#### RECORDS SUPPLIED

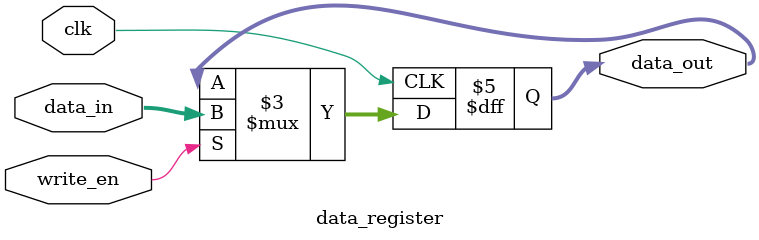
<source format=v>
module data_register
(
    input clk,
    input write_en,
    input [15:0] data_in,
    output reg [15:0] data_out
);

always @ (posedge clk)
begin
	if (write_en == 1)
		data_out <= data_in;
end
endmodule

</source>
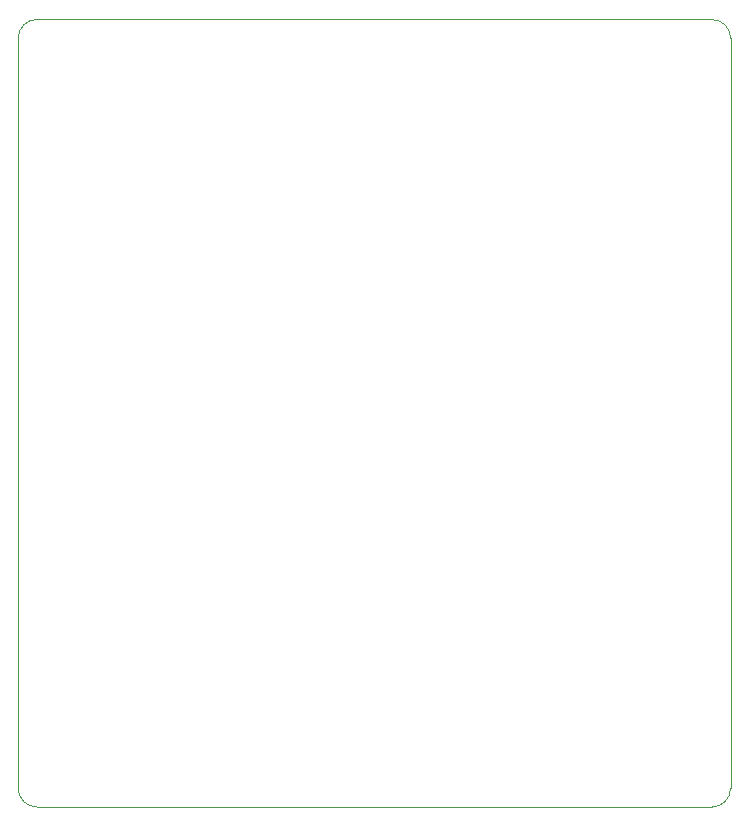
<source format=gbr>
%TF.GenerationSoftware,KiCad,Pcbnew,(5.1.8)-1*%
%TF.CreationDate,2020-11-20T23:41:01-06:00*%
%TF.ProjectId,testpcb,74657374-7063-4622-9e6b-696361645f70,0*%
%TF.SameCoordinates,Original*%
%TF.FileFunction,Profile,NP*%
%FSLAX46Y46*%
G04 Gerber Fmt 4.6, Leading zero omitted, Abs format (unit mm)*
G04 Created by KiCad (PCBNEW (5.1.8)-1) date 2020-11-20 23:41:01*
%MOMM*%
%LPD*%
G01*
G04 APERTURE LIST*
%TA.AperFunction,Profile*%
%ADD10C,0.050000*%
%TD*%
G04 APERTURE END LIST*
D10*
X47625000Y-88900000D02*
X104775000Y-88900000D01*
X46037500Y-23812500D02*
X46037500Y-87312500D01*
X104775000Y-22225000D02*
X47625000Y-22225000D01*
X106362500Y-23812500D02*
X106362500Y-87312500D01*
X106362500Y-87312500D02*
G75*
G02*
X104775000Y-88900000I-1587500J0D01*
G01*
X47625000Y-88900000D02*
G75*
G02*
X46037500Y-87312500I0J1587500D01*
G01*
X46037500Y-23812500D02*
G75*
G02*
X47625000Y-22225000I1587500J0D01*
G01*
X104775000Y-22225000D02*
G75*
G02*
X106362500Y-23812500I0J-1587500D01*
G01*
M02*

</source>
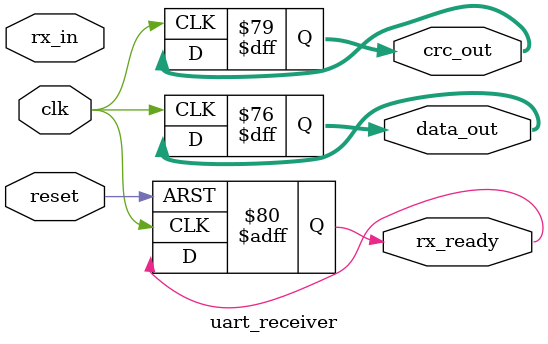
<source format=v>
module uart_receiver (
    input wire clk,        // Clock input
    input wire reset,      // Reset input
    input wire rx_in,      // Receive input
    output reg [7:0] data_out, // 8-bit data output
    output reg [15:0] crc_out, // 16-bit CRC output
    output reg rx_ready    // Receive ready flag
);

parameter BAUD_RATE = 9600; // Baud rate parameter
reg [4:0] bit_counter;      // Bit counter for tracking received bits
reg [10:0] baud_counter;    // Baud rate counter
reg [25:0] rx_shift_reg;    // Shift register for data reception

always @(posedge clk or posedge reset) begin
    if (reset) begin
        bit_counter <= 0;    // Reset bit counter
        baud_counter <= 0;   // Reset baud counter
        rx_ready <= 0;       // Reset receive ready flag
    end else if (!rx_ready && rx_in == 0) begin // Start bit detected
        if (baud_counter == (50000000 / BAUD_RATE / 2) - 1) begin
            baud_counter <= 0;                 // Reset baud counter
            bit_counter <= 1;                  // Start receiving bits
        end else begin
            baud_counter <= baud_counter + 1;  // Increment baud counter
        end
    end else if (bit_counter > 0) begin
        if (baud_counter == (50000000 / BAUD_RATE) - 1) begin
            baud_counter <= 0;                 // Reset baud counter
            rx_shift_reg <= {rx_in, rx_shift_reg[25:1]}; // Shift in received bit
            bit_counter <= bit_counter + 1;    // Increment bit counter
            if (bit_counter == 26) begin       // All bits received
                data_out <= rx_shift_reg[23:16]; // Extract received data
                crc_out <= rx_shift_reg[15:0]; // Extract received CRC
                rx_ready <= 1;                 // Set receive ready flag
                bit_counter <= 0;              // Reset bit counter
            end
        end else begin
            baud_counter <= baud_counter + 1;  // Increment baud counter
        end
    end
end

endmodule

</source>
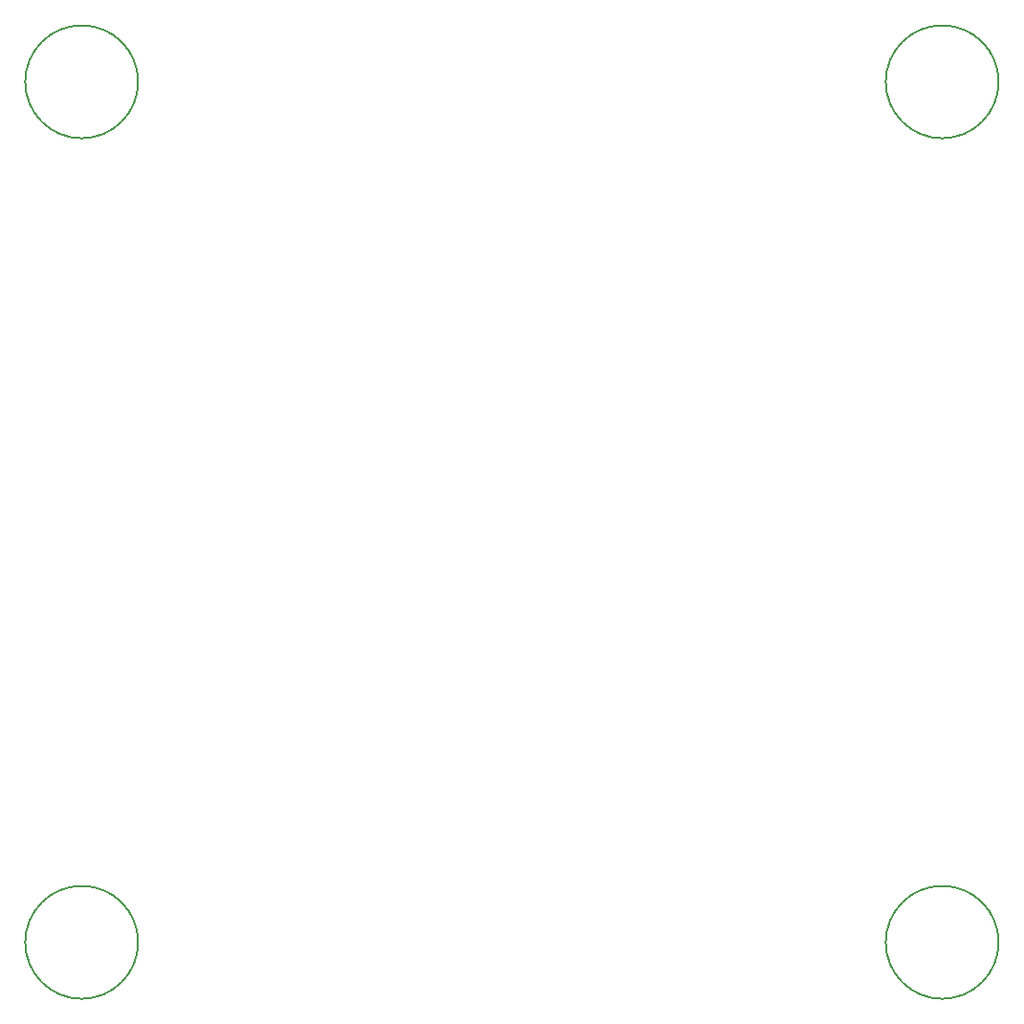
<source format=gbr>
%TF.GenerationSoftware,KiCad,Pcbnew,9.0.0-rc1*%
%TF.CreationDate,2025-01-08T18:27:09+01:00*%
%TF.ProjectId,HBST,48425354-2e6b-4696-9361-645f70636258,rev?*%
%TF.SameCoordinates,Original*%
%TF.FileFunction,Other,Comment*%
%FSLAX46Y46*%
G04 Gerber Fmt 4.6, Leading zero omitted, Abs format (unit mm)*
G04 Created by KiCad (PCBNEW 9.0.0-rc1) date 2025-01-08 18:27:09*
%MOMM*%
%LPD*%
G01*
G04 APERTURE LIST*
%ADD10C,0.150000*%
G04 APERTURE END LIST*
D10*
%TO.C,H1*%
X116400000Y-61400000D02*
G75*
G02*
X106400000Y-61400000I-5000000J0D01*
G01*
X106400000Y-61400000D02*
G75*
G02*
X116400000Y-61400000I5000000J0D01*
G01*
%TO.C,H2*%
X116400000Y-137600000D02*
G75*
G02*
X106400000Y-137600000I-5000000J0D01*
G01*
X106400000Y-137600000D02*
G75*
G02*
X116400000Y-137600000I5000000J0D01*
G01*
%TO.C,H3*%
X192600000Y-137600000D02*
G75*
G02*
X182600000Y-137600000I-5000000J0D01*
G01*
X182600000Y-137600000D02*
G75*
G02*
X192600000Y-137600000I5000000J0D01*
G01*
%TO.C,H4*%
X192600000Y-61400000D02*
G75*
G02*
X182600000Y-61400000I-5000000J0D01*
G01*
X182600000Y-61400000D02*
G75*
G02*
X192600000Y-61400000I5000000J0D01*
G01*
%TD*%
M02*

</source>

########

## PROBLEM TO SOLVE
Wherever the word "input" occurs in the data, copy that whole line.

## EXERCISE RESULT
    input clk,
    input write_en,
    input [15:0] data_in,
    input wire clk,        // Clock input
    input wire reset,      // Reset input
    input wire rx_in,      // Receive input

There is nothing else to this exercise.